◆ **RECORDS**:

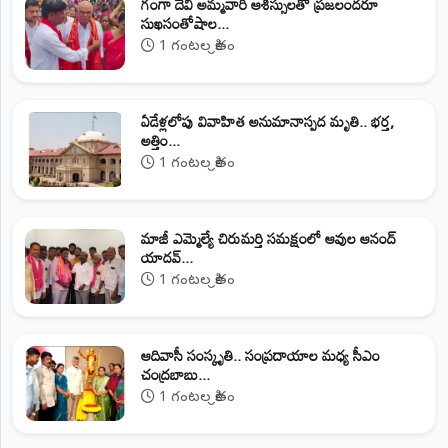
గంగా దేవి అమ్మవారి ఆశీస్సులతో ప్రజలందరూ
సుఖసంతోషాల...
1 గంటల క్రితం
ఏడేళ్లలోపు వివాహిత అనుమానాస్పద మృతి.. భర్త,
అత్తిం...
1 గంటల క్రితం
మాజీ ఎమ్మెల్యే చిరుమర్తి సమక్షంలో ఆవుల ఆనంద్
యాదవ్...
1 గంటల క్రితం
ఆదివాసీ సంస్కృతి.. సంప్రదాయాల మధ్య సీఎం
చంద్రబాబు...
1 గంటల క్రితం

◆ **THE TASK**: Copy all of the lines above word for word, leaving the pictures out of your answer.

◆ **EXERCISE OUTPUT**:
గంగా దేవి అమ్మవారి ఆశీస్సులతో ప్రజలందరూ
సుఖసంతోషాల...
1 గంటల క్రితం
ఏడేళ్లలోపు వివాహిత అనుమానాస్పద మృతి.. భర్త,
అత్తిం...
1 గంటల క్రితం
మాజీ ఎమ్మెల్యే చిరుమర్తి సమక్షంలో ఆవుల ఆనంద్
యాదవ్...
1 గంటల క్రితం
ఆదివాసీ సంస్కృతి.. సంప్రదాయాల మధ్య సీఎం
చంద్రబాబు...
1 గంటల క్రితం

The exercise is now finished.